* _About this exercise_: Copy out every line of text in the entries below word for word, keeping the original order and leaving the pictures out.

* _Material to process_:

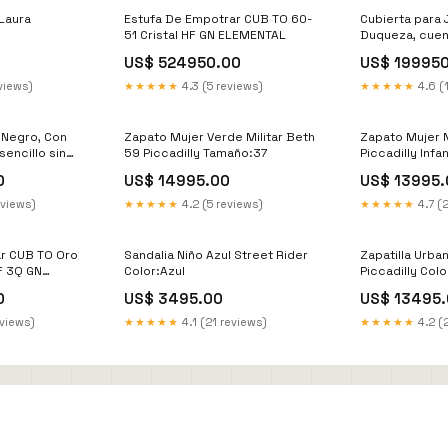
Laura
Estufa De Empotrar CUB TO 60-
Cubierta para 
51 Cristal HF GN ELEMENTAL
Duqueza, cuen
que permite la
US$ 524950.00
US$ 19995
calor ZF 9003
views)
★★★★★
4.3 (5 reviews)
★★★★★
4.6 (
, Negro, Con
Zapato Mujer Verde Militar Beth
Zapato Mujer 
sencillo sin
59 Piccadilly Tamaño:37
Piccadilly Infan
0
0
US$ 14995.00
US$ 13995.
eviews)
★★★★★
4.2 (5 reviews)
★★★★★
4.7 (
r CUB TO Oro
Sandalia Niño Azul Street Rider
Zapatilla Urba
F 3Q GN
Color:Azul
Piccadilly Col
e pared
0
US$ 3495.00
US$ 13495.
eviews)
★★★★★
4.1 (21 reviews)
★★★★★
4.2 (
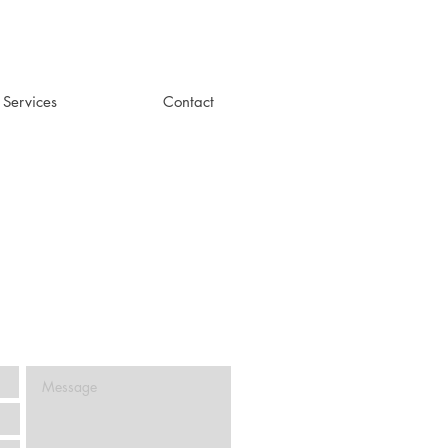
+ Services
Contact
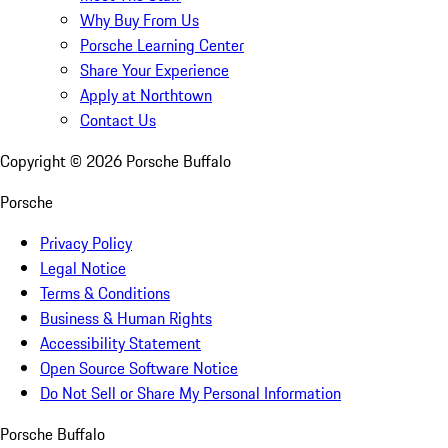
Why Buy From Us
Porsche Learning Center
Share Your Experience
Apply at Northtown
Contact Us
Copyright ©
2026
Porsche Buffalo
Porsche
Privacy Policy
Legal Notice
Terms & Conditions
Business & Human Rights
Accessibility Statement
Open Source Software Notice
Do Not Sell or Share My Personal Information
Porsche Buffalo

* _Written reply_:
Laura
Estufa De Empotrar CUB TO 60-
Cubierta para 
51 Cristal HF GN ELEMENTAL
Duqueza, cuen
que permite la
US$ 524950.00
US$ 19995
calor ZF 9003
views)
★★★★★
4.3 (5 reviews)
★★★★★
4.6 (
, Negro, Con
Zapato Mujer Verde Militar Beth
Zapato Mujer 
sencillo sin
59 Piccadilly Tamaño:37
Piccadilly Infan
0
0
US$ 14995.00
US$ 13995.
eviews)
★★★★★
4.2 (5 reviews)
★★★★★
4.7 (
r CUB TO Oro
Sandalia Niño Azul Street Rider
Zapatilla Urba
F 3Q GN
Color:Azul
Piccadilly Col
e pared
0
US$ 3495.00
US$ 13495.
eviews)
★★★★★
4.1 (21 reviews)
★★★★★
4.2 (
+ Services
Contact
Why Buy From Us
Porsche Learning Center
Share Your Experience
Apply at Northtown
Contact Us
Copyright ©
2026
Porsche Buffalo
Porsche
Privacy Policy
Legal Notice
Terms & Conditions
Business & Human Rights
Accessibility Statement
Open Source Software Notice
Do Not Sell or Share My Personal Information
Porsche Buffalo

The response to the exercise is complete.